▶ _REQUEST_
Given the listing below, write out exactly the lines starting with the line that has "(155, 125) none" and going on through the line that has "[20,308,121,323] dependencies ->", both kept.

▶ _INPUT FOR THIS TASK_
___

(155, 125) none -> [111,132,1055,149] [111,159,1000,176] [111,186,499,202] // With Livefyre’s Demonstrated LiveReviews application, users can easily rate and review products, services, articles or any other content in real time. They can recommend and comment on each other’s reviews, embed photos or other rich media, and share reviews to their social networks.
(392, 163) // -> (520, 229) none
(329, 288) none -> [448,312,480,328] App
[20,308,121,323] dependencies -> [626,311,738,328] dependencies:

___

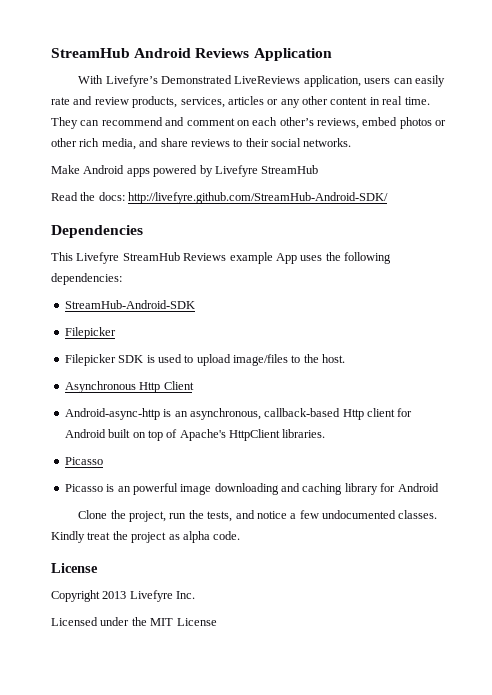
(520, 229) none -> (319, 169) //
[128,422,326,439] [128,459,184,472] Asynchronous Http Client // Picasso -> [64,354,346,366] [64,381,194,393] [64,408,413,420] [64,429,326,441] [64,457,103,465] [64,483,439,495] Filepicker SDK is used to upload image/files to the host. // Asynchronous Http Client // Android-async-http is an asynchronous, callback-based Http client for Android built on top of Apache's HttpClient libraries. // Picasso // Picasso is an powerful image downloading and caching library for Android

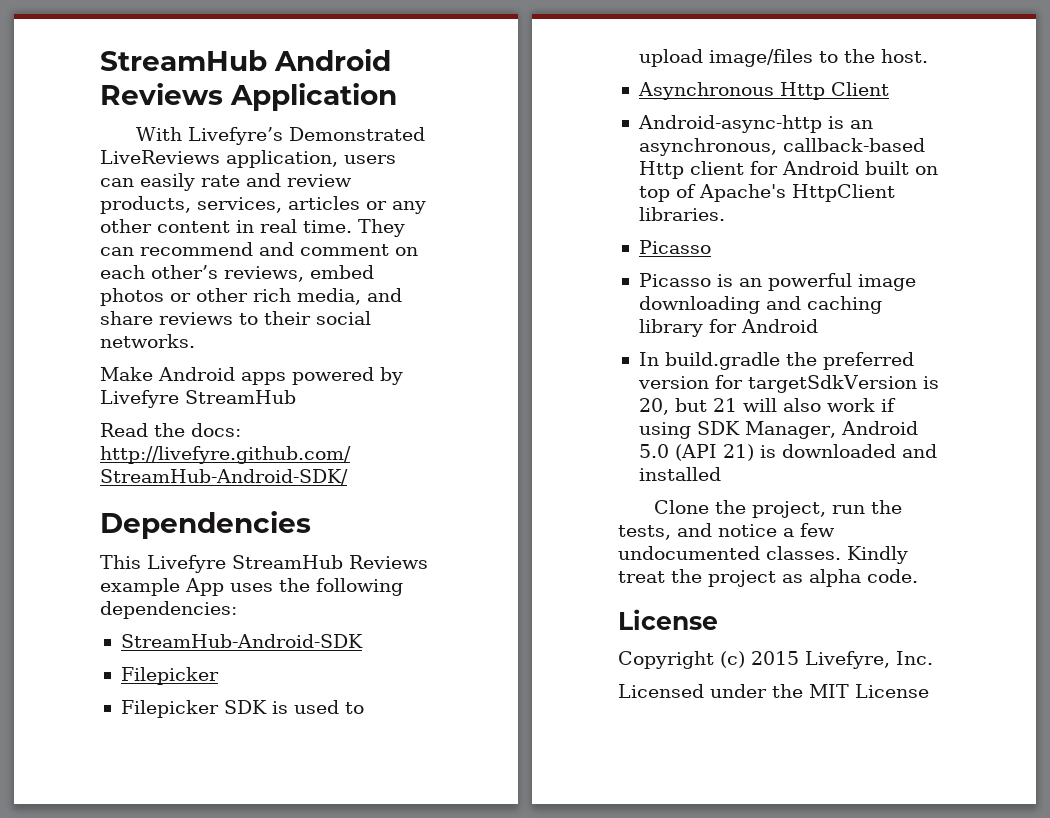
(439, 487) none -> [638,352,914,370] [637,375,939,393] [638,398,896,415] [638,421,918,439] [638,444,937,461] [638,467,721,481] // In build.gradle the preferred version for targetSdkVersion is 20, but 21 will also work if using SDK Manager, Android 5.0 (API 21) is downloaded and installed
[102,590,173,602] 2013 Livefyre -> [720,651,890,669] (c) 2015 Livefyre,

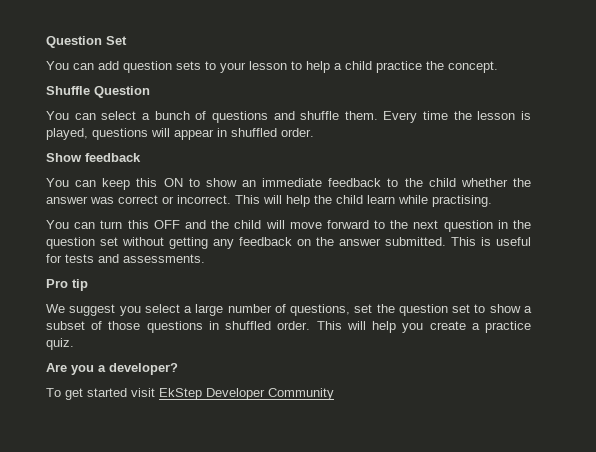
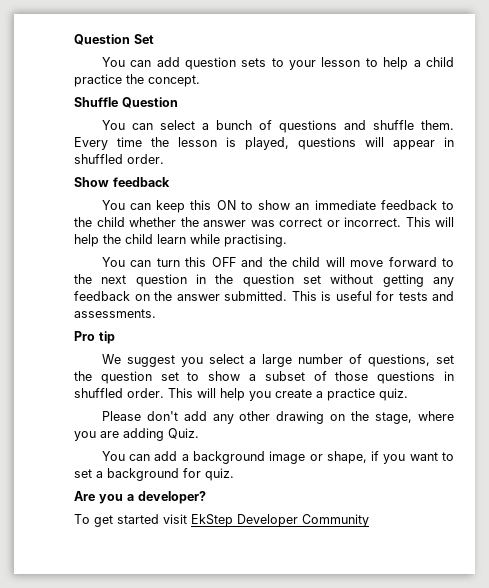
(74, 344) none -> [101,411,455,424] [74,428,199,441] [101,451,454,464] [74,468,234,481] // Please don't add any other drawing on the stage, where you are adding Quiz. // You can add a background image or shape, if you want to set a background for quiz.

___

▶ _RESPONSE_
(155, 125) none -> [111,132,1055,149] [111,159,1000,176] [111,186,499,202] // With Livefyre’s Demonstrated LiveReviews application, users can easily rate and review products, services, articles or any other content in real time. They can recommend and comment on each other’s reviews, embed photos or other rich media, and share reviews to their social networks.
(392, 163) // -> (520, 229) none
(329, 288) none -> [448,312,480,328] App
[20,308,121,323] dependencies -> [626,311,738,328] dependencies:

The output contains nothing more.